My Own History of Sin
For the next two days you will reflect on your own history of sin. We aim for our understanding of sin to be heartfelt because conversion involves a change in thinking and feeling, in choosing and desiring. With this deepening understanding may come strong affective reactions, including sorrow for sins and gratitude for God’s mercy.
Try to be very concrete. Note specific actions or patterns of acting that are sinful, and then go beneath actions or habits to discern the attitudes, tendencies, and intentions that cause them. We aim for a graced understanding that cuts to the heart.
This taking stock is not easy, but awareness is a grace when it leads us to freedom from a self-centered isolation and freedom for loving service of God and others.
The Grace I Seek
I pray for the following graces: deepening awareness and sorrow for my sins and a heartfelt experience of God’s merciful love for me.
A Meditation on Our Own Sins
In the Spiritual Exercises, St. Ignatius of Loyola suggests that we use our memory to reflect on our particular history of sin. Notice the specificity of this exercise:
I will call to memory all the sins of my life, looking at them year by year or period by period. For this three things will be helpful: first, the locality or house where I lived; second, the associations which I had with others; third, the occupation I was pursuing. (SE 56)

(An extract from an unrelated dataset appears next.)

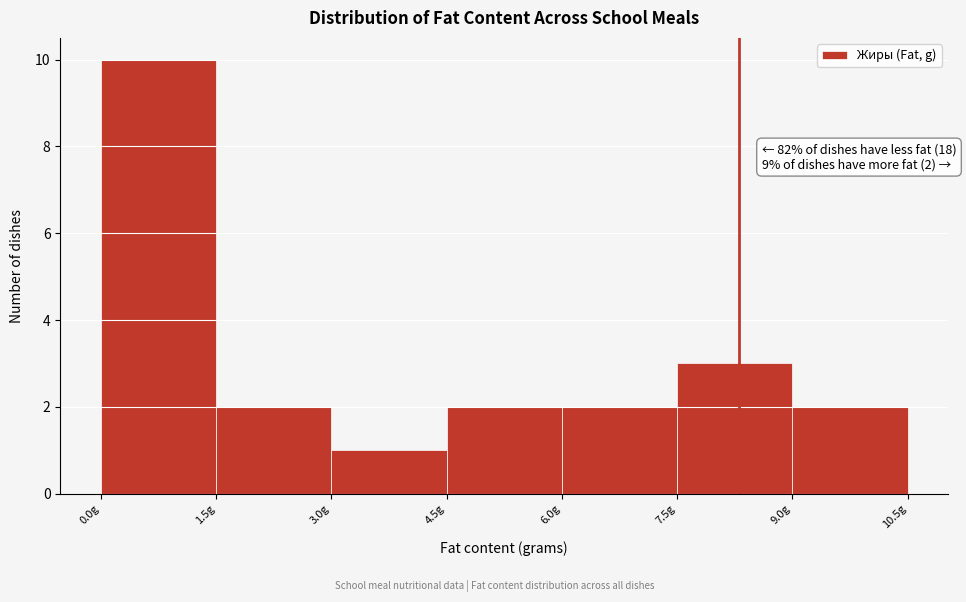

Which range on the x-axis has the tallest bar?

0.0 to 1.5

The point here is not to rehearse every sinful moment of your life, which is impossible anyway. Instead, invite God to lead you through your life history and reveal those moments in which you failed to love God, others, or yourself. You may consider specific events or people, or reflect on more general attitudes or patterns of conduct.
In your reflection, notice the contagion of sin: how my sin affects my world and others around me.
You may wish to record your reflections in your journal.
A Colloquy of Mercy
Conclude with a colloquy of mercy—conversing with God our Lord and thanking him for granting me life until now, and proposing, with his grace, amendment for the future.